Use the same box to choose ‘Walkable areas’ and use tools in the toolbar which is above to mask off the areas which you want your character to be able to pass through. Click and drag it with the right button to erase.
Use the drop-down box to show the room’s hotspots. These are the things which your player could mostly interact with, examine it, or else otherwise it deserves mentioning.
Paint them as you did to the walkable areas, choosing different hotspots with the drop-down box above properties on the right.
Make sure to rename each one of these with a description and a name which begins with ‘h’ – for example, our bed, will have the design name hBed. AmazeInvent may help you.
We do have to make a thing happen when we do a thing. The simple and easy way to demonstrate this is to have our character say something when we interact with a hotspot.
Now click the lightning bolt icon which is above the hotspot properties to see the Events panel and, next to ‘Look at a hotspot, just click on the ellipsis button.
You will then have taken to a scary-looking but not that scary coding panel, with the edges of a routine which have already put in place.
Now hop right back to the room tab and add an event for interacting with the hotspot just like the same way.
Now, to get the main character to say something, just enter a line in the following format between those curly braces which is representing each event:
player.Say(“I am saying something.”);
Everything here is important, from the capitalization to the brackets to the quotes to that infuriating semicolon which is at the end.
If you want your character to say multiple lines, just put another player. Say command in the next line. Be sure that everything is within those curly braces. Make your own: Here
Test and tweak
A main part of development is testing. At any time, you can see how your adventure is shaping up by hitting the small play button on the upper toolbar to launch your game.
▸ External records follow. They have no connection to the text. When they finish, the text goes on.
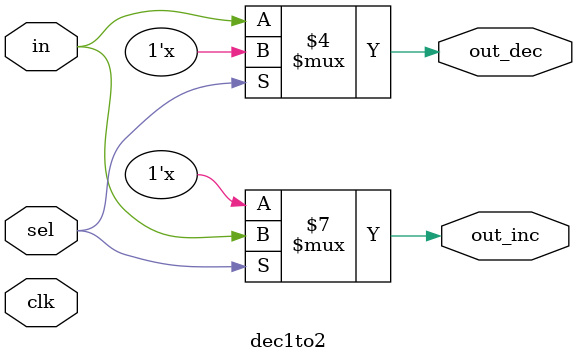
<source format=v>
module dec1to2 (
    clk,
    sel,
    in,
    out_inc,
    out_dec
);
    input sel,in,clk;
    output out_inc,out_dec;
    reg out_inc,out_dec;
always @(clk) begin
    if(sel == 1'b1)begin
        out_inc <= in;
    end
    else begin
         out_dec <= in;
    end
end
    
endmodule
</source>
If any of your code is wrong, you won’t get this far: Adventure Game Studio will alert you as to what it had found wrong, and you will need to poke around fix that.
Our very own character wants somewhere else to go.
Just set up a new room, as we have done before, head back to your original room and draw a new hotspot by the doorway, first choosing a new entry at the top of the properties window – if you don’t do this, anything which you will draw will be added to the hotspot on which you were working on originally.
Now that we are creating an exit, let’s note that where it is: get the x,y coordinates for this by hovering your mouse over your room an noting the numbers which are above it – this (mostly) refers to the bottom of your character’s feet, so keep that in mind.
Add a bit of interact script and before writing any code, jump to your second room and work out the coordinates at which you want your character to appear. Head back to your first room’s script and add something like this between the door’s interaction’s curly braces:
player.ChangeRoom(2, 100, 50);
This will walk you the player to specify coordinate, waiting – all thanks to the block argument – until the player has walked to the point to continue with the script, it will then send the player to sprite to room 2, at the fitting coordinates and as it is out player character, the game will also switch room.
After you are done with each and everything mentioned in this article just the way I have described it, I should tell you that you are good to go with the game, my friend.
After all these steps, you can make friends, by creating other characters, and then add a great view overall to make the game super good.
You also will have to select the specific sprites which will represent the walking, talking, and performing other actions of your character. You will just have to right-click on ‘views’ and then select the ‘New View’ option.
Last, you will have to have a chat, because interacting with the new character you build doesn’t result in an awful a lot at this time, to be honest.